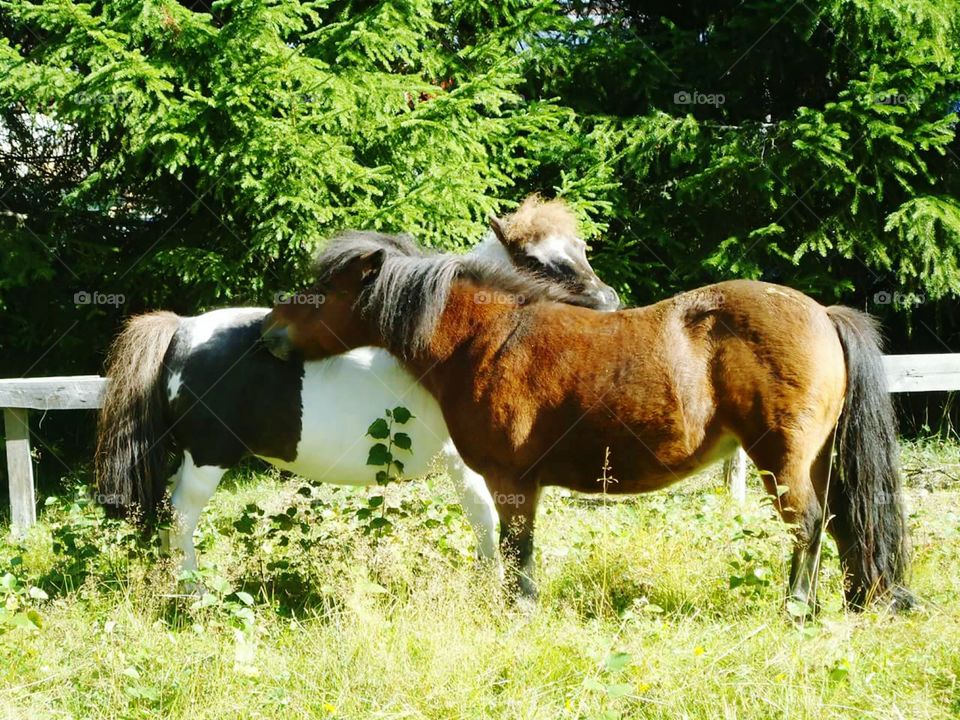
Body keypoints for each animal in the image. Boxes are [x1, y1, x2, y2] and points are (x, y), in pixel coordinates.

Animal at [95, 196, 620, 574]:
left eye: (582, 250)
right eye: (537, 260)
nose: (611, 303)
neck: (462, 341)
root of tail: (182, 328)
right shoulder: (467, 463)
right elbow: (486, 520)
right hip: (208, 458)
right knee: (183, 514)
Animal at [261, 233, 914, 612]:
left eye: (324, 287)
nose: (269, 330)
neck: (486, 339)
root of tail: (822, 313)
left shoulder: (512, 483)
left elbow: (517, 551)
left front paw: (519, 611)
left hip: (781, 461)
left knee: (808, 525)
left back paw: (796, 609)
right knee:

Task description: Begin at the first line of the material and copy each line exactly through the one containing "right knee: (183, 514)". Omit pictures.

Response for this exercise:
Body keypoints for each animal in the image. Boxes are [x1, y1, x2, y2] and points are (x, y), in pixel coordinates.

Animal at [95, 196, 620, 574]:
left eye: (582, 250)
right eye: (537, 260)
nose: (611, 303)
neck: (462, 341)
root of tail: (182, 328)
right shoulder: (467, 463)
right elbow: (486, 520)
right hip: (208, 458)
right knee: (183, 514)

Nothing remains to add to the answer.